BEGIN Source passage

Hundreds of thousands of FortiGate firewalls are vulnerable to a critical security issue identified as CVE-2023-27997, almost a month after Fortinet released an update that addresses the problem.

The vulnerability is a remote code execution with a severity score of 9.8 out of 10 resulting from a heap-based buffer overflow problem in FortiOS, the operating system that connects all Fortinet networking components to integrate them in the vendor’s Security Fabric platform.

CVE-2023-27997 is exploitable and allows an unauthenticated attacker to execute code remotely on vulnerable devices with the SSL VPN interface exposed on the web. In an advisory in mid-June, the vendor warned that the issue may have been exploited in attacks.

Fortinet addressed the vulnerability on June 11 before disclosing it publicly, by releasing FortiOS firmware versions 6.0.17, 6.2.15, 6.4.13, 7.0.12, and 7.2.5.

Offensive security solutions company Bishop Fox reported on Friday that despite the calls to patch, more than 300,000 FortiGate firewall appliances are still vulnerable to attacks and reachable over the public internet.

Fortinet firewalls

Bishop Fox researchers used the Shodan search engine to find devices that responded in a way that indicated an exposed SSL VPN interface. They achieved this by searching for appliances that returned a specific HTTP response header.

They filtered the results to those that redirected to ‘/remote/login,’ a clear indication of an exposed SSL VPN interface.

The query above showed 489,337 devices but not all of them were vulnerable to CVE-2023-27997, also referred to as Xortigate. Investigating further, the researchers discovered that 153,414 of the discovered appliances had been updated to a safe FortiOS version.

END Source passage
BEGIN Record excerpts

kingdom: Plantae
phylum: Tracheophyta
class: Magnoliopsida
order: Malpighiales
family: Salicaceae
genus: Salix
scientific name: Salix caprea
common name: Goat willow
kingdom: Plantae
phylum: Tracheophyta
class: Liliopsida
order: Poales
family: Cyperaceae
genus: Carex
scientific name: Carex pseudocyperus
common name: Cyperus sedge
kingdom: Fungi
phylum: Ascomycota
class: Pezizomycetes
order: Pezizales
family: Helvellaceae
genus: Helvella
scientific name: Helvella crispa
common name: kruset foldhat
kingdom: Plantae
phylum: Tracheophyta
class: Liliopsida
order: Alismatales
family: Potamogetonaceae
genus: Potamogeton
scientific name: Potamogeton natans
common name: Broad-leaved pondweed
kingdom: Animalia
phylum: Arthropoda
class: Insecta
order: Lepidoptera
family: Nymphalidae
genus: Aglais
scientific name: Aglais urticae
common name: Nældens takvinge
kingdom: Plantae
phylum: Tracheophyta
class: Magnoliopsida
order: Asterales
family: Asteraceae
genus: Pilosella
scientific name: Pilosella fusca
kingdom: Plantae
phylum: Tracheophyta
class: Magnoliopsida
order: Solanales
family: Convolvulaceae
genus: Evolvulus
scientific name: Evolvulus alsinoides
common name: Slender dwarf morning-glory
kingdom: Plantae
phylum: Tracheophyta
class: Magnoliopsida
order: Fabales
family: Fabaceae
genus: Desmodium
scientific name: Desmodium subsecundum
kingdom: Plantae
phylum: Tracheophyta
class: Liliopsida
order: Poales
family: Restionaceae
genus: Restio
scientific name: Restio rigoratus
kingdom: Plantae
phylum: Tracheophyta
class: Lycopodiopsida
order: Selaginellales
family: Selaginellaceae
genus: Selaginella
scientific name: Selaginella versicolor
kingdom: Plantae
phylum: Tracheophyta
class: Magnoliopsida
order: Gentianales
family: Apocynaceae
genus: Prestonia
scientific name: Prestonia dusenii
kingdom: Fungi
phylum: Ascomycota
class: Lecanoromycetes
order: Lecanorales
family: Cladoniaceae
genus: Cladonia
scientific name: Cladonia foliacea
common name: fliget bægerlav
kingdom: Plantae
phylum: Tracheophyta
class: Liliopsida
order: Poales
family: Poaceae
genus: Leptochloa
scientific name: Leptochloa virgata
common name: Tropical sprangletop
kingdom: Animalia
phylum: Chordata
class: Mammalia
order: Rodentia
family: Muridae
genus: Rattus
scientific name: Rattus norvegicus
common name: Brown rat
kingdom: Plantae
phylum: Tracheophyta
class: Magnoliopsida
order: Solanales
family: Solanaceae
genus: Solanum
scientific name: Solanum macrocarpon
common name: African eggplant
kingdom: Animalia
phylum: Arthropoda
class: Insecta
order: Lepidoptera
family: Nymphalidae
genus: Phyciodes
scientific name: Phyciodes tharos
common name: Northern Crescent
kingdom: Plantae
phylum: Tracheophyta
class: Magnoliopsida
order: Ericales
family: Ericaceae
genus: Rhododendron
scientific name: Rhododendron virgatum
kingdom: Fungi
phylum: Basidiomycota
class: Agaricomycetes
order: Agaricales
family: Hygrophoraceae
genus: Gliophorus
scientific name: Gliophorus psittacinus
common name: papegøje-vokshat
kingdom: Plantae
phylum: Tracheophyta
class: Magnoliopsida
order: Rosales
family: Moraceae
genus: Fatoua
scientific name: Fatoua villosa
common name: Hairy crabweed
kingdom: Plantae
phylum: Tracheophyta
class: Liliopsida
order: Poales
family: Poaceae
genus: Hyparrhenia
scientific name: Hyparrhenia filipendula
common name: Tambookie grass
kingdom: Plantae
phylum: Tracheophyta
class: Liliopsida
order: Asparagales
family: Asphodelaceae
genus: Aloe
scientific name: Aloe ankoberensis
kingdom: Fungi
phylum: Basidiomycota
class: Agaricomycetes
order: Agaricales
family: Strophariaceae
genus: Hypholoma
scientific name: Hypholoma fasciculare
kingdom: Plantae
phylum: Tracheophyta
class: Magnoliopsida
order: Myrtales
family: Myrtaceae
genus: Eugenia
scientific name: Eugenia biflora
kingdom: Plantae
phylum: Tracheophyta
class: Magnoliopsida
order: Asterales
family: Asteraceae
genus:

END Record excerpts

## What this task involves:
Continue the report on unpatched FortiGate firewalls from the point where it stops.

## Task answer:
This means that roughly 335,900 of the FortiGate firewalls reachable over the web are vulnerable to attacks, a number that is significantly higher than the 250,000 recent estimation based on other, less accurate queries, Bishop Fox researchers say.

Another discovery Bishop Fox researchers made was that many of the exposed FortiGate devices did not receive an update for the past eight years, some of them running FortiOS 6, which reached end of support last year on September 29.

These devices are vulnerable to several critical-severity flaws that have proof-of-concept exploit code publicly available.

To demonstrate that CVE-2023-27997 can be used to execute code remotely on vulnerable devices, Bishop Fox created an exploit that allows “smashes the heap, connects back to an attacker-controlled server, downloads a BusyBox binary, and opens an interactive shell.”

“This exploit very closely follows the steps detailed in the original blog post by Lexfo […] and runs in approximately one second, which is significantly faster than the demo video on a 64-bit device shown by Lexfo,” Bishop Fox notes in their report.